The plan up for discussion during Thursday’s Common Council Consolidated Subcommittee meeting would shift the burden of paying for the water the city uses in municipal buildings and parks from the city budget to the Water Department. The meeting takes place at 7 p.m. in Council Chambers at City Hall.
Mayor Erin Stewart included $105,000 for municipal water use and $105,000 for municipal sewer use in her proposed 2017-18 budget, according to her spokesman, David Huck. Stewart’s budget proposal allots $175,000 for water and sewer for the Parks Department alone. The $210,000 does not include the cost of water and sewer use for the schools, Huck said. Whether the schools will be included in the waiver will be discussed at the meeting, he said.
“This proposal was put forth as an idea in order to save the city money,” Huck said. “The mayor’s office looks forward to the discussions that will arise as the Consolidated Subcommittee takes up the proposal. Many questions remain unanswered at this time, so the committee is doing its due diligence to explore the proposal further to determine if the idea is even feasible.”
Ray Esponda, acting director of the Water Department, is already seeking a 5 percent water rate increase for customers, in part based on the amount the department had to pay for water from the Metropolitan District Commission as the city’s reservoirs dipped under 30 percent capacity during the prolonged drought.
Esponda told the Board of Water Commissioners last week that the department needs the rate hike because the water fund was slowly being depleted due to the purchase of water from the MDC and shrinking revenues he thinks were brought on by the city’s call for residents to conserve water. Esponda also said he wants to have a cushion in case the drought continues. City officials said in November, when the water purchase started, that there was plenty of money in the water fund and there would be no rate increase. The Water Department has not asked for a rate hike since 2007.
The waiver would leave a $210,000 hole in his budget, Esponda said Tuesday.

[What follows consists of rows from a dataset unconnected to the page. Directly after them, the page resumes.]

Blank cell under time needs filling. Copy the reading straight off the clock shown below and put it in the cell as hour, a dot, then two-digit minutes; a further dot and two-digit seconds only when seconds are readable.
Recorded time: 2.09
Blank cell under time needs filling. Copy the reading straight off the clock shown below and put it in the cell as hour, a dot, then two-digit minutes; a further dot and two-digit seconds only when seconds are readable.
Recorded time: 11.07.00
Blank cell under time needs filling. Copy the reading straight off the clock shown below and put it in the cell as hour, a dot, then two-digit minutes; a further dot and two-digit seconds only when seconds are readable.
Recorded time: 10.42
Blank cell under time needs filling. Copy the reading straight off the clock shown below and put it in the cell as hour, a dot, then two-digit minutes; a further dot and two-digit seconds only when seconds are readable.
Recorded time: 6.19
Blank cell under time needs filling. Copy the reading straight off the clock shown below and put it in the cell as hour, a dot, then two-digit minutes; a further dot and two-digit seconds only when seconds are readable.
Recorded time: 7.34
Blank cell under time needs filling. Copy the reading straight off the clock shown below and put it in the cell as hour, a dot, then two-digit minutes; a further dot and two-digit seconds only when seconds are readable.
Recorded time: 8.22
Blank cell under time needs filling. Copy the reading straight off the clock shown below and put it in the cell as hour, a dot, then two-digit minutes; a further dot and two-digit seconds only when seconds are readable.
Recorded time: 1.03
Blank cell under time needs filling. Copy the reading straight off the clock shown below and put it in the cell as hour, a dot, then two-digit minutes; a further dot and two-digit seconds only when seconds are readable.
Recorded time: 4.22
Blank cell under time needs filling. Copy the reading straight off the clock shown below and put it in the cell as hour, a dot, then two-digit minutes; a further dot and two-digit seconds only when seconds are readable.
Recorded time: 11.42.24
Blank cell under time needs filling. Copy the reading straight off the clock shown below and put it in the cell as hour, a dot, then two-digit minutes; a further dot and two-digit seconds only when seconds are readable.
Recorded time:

If approved, the move would likely shift the cost of the water the city uses from the city budget to customers of the Water Department. As in Bristol, all New Britain municipal buildings and water sources have meters tracking water and sewer use and the city is issued a bill. Under the proposal, the Water Department would not bill the city and would absorb the cost of city water and sewer use.
“It costs us money to produce water,” said Bristol Water Department Superintendent Robert Longo, whose department bills all Bristol municipal offices and divisions that use water. “We have to treat it, pump it. You have staffing costs and there are no reduced rates for the city. To make it equitable, so the rest of the water customers don’t have to pay for city water use.”
The proposal for the waiver would have to be approved by the council.